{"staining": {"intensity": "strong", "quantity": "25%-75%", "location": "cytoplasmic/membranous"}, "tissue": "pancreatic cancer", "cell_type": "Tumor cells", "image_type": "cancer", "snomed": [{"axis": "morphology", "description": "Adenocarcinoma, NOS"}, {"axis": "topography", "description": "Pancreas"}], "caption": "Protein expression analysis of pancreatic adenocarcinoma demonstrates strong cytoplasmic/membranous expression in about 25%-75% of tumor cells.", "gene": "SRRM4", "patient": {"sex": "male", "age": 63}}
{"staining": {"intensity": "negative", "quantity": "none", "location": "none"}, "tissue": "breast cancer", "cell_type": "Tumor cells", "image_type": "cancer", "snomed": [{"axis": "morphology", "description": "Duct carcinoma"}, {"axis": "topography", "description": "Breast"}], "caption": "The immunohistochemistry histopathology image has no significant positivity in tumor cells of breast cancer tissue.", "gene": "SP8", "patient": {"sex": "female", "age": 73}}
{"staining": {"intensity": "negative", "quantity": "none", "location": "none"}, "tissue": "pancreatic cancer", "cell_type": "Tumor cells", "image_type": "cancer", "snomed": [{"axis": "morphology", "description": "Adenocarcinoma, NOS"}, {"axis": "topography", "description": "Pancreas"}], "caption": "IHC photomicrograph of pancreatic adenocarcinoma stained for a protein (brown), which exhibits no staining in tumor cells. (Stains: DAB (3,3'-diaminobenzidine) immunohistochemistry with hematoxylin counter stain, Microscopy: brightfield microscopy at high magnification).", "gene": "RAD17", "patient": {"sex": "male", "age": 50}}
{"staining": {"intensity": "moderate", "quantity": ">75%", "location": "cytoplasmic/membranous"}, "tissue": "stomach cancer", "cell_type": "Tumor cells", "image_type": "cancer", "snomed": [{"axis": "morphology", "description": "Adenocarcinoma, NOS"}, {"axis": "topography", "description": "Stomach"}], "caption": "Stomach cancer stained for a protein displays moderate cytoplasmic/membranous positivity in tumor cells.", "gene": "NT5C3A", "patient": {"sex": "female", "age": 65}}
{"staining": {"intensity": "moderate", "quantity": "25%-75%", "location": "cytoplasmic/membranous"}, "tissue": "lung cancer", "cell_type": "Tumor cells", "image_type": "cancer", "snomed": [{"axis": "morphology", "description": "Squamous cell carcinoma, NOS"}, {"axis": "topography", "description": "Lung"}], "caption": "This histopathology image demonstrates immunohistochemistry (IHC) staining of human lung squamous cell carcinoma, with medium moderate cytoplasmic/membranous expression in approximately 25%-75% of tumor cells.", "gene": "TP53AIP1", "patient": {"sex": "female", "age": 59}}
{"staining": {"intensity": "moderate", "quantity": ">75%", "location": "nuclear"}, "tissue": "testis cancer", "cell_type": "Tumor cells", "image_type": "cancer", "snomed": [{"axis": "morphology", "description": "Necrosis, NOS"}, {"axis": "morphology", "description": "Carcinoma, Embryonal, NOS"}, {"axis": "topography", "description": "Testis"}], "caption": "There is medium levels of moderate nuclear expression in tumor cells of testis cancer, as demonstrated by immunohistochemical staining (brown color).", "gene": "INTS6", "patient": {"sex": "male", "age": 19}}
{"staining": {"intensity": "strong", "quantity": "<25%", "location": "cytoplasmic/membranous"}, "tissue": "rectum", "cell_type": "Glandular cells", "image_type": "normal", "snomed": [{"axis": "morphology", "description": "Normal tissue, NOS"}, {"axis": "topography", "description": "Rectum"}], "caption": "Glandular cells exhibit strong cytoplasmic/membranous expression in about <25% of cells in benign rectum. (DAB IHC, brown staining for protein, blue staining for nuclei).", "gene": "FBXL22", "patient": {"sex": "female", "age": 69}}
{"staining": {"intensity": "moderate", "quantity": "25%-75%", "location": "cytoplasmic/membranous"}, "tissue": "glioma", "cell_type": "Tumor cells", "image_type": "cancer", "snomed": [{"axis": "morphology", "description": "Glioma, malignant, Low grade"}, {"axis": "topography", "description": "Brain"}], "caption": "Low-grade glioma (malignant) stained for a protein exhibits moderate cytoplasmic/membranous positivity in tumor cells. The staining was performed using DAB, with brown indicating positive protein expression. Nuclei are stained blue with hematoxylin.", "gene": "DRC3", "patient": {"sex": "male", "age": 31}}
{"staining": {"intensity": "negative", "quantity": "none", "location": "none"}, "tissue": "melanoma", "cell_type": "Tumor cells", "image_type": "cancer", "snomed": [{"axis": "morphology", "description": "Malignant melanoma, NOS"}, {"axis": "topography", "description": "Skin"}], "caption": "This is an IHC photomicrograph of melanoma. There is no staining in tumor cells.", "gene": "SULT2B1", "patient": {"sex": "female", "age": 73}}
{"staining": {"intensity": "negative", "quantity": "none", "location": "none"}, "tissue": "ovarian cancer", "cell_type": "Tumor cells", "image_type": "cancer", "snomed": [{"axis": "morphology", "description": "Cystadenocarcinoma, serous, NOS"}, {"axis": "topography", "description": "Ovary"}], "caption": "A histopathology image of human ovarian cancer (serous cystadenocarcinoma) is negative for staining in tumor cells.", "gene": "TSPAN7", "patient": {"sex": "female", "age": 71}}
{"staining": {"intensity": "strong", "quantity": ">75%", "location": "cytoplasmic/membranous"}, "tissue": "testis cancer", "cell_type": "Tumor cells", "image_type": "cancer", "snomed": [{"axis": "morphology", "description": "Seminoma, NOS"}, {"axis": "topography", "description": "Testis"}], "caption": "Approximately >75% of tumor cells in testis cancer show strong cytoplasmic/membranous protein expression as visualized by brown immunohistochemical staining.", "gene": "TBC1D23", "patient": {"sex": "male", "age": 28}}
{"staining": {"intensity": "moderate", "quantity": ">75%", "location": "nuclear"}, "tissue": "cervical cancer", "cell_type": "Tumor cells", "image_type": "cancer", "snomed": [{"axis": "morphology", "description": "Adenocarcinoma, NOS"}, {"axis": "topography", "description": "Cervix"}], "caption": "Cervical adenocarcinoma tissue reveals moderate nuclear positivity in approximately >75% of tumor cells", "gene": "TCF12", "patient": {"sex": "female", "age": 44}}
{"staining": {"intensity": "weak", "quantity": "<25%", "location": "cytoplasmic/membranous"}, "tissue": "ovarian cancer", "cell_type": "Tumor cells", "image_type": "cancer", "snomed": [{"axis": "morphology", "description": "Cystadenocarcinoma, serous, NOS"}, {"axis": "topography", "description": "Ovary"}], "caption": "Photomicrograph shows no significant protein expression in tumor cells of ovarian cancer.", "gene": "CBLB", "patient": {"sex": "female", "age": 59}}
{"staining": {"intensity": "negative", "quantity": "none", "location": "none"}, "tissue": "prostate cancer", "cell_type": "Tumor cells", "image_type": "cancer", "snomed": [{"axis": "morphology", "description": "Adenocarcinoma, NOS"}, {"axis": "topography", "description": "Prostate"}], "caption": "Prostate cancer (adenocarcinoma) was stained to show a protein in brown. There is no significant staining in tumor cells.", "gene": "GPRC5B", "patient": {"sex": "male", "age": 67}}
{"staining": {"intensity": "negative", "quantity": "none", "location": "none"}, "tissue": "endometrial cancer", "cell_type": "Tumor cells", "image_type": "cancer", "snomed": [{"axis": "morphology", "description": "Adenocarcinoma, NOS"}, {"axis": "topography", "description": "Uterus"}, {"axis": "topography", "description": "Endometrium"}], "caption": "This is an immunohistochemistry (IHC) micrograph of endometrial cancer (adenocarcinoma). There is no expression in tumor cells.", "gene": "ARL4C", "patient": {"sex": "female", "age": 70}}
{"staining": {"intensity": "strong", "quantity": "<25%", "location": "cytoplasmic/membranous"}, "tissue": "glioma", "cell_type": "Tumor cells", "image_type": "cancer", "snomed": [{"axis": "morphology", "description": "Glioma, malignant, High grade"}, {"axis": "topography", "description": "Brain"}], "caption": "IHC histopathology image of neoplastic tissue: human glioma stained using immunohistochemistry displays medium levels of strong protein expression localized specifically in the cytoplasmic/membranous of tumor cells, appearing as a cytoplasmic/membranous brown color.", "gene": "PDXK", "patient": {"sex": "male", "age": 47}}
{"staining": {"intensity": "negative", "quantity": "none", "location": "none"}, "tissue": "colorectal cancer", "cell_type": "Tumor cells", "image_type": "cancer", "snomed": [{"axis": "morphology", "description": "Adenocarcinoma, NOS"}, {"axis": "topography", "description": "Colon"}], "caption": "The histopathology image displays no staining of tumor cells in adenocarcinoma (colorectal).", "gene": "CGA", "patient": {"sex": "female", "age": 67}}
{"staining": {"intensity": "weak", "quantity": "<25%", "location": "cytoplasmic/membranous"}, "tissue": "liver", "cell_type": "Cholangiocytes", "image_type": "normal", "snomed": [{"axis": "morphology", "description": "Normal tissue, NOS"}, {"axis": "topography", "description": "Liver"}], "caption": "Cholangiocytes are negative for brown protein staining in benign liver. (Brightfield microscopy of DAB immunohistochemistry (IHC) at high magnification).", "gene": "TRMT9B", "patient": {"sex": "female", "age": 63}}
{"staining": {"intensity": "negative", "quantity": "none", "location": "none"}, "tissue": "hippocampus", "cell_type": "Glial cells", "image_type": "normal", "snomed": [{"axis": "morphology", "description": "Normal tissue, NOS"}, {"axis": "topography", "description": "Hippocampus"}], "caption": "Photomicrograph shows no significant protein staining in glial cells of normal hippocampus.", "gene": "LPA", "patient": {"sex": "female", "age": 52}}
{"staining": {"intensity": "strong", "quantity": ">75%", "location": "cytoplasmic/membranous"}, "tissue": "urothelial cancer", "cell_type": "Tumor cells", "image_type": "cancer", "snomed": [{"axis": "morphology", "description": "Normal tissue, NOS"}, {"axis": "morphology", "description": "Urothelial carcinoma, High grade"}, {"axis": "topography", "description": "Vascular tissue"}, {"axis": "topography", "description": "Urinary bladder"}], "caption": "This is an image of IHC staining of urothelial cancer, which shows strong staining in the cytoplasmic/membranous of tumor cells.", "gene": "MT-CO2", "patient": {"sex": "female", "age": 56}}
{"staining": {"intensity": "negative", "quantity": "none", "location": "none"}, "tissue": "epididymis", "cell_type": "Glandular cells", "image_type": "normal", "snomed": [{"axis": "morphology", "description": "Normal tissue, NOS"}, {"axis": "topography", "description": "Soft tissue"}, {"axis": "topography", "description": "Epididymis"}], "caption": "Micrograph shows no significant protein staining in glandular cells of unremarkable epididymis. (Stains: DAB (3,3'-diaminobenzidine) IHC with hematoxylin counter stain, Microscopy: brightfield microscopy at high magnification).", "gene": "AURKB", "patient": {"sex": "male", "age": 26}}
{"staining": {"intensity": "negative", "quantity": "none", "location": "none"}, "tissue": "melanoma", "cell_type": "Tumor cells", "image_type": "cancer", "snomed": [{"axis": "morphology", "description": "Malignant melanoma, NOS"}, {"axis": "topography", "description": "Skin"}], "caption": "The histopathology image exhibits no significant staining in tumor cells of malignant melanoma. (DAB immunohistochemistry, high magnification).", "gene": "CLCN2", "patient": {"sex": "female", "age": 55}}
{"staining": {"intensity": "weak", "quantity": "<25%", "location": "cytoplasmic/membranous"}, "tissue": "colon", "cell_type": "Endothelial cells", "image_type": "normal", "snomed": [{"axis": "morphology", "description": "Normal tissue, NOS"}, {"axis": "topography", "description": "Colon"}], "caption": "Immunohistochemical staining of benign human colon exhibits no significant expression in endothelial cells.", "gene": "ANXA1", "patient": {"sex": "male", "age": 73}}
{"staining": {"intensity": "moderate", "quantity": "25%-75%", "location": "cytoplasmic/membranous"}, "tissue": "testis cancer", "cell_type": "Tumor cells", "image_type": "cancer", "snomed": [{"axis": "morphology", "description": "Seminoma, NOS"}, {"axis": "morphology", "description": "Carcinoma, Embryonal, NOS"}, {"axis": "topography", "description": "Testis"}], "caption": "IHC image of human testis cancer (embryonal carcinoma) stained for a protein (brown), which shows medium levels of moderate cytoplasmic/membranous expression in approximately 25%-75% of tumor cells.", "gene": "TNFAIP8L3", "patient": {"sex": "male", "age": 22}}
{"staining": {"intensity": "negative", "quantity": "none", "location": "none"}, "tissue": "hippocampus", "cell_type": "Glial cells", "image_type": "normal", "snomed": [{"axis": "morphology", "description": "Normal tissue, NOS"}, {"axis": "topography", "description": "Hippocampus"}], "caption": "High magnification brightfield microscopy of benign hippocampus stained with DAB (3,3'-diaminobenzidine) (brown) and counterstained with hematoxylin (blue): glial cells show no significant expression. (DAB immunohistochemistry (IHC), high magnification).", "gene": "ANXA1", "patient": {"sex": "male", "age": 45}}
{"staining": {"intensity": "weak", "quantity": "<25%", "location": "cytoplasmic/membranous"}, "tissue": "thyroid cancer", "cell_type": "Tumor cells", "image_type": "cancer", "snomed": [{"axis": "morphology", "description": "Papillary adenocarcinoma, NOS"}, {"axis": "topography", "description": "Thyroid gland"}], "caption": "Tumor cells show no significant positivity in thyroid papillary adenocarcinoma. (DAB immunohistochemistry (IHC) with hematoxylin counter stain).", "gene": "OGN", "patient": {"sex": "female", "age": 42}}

▶ _What you are asked to do_
The expected output is exactly the lines of the listing above between the line holding "is an immunohistochemistry" and the line holding "histopathology image displays", inclusive.

▶ _Response to this task_
{"staining": {"intensity": "negative", "quantity": "none", "location": "none"}, "tissue": "endometrial cancer", "cell_type": "Tumor cells", "image_type": "cancer", "snomed": [{"axis": "morphology", "description": "Adenocarcinoma, NOS"}, {"axis": "topography", "description": "Uterus"}, {"axis": "topography", "description": "Endometrium"}], "caption": "This is an immunohistochemistry (IHC) micrograph of endometrial cancer (adenocarcinoma). There is no expression in tumor cells.", "gene": "ARL4C", "patient": {"sex": "female", "age": 70}}
{"staining": {"intensity": "strong", "quantity": "<25%", "location": "cytoplasmic/membranous"}, "tissue": "glioma", "cell_type": "Tumor cells", "image_type": "cancer", "snomed": [{"axis": "morphology", "description": "Glioma, malignant, High grade"}, {"axis": "topography", "description": "Brain"}], "caption": "IHC histopathology image of neoplastic tissue: human glioma stained using immunohistochemistry displays medium levels of strong protein expression localized specifically in the cytoplasmic/membranous of tumor cells, appearing as a cytoplasmic/membranous brown color.", "gene": "PDXK", "patient": {"sex": "male", "age": 47}}
{"staining": {"intensity": "negative", "quantity": "none", "location": "none"}, "tissue": "colorectal cancer", "cell_type": "Tumor cells", "image_type": "cancer", "snomed": [{"axis": "morphology", "description": "Adenocarcinoma, NOS"}, {"axis": "topography", "description": "Colon"}], "caption": "The histopathology image displays no staining of tumor cells in adenocarcinoma (colorectal).", "gene": "CGA", "patient": {"sex": "female", "age": 67}}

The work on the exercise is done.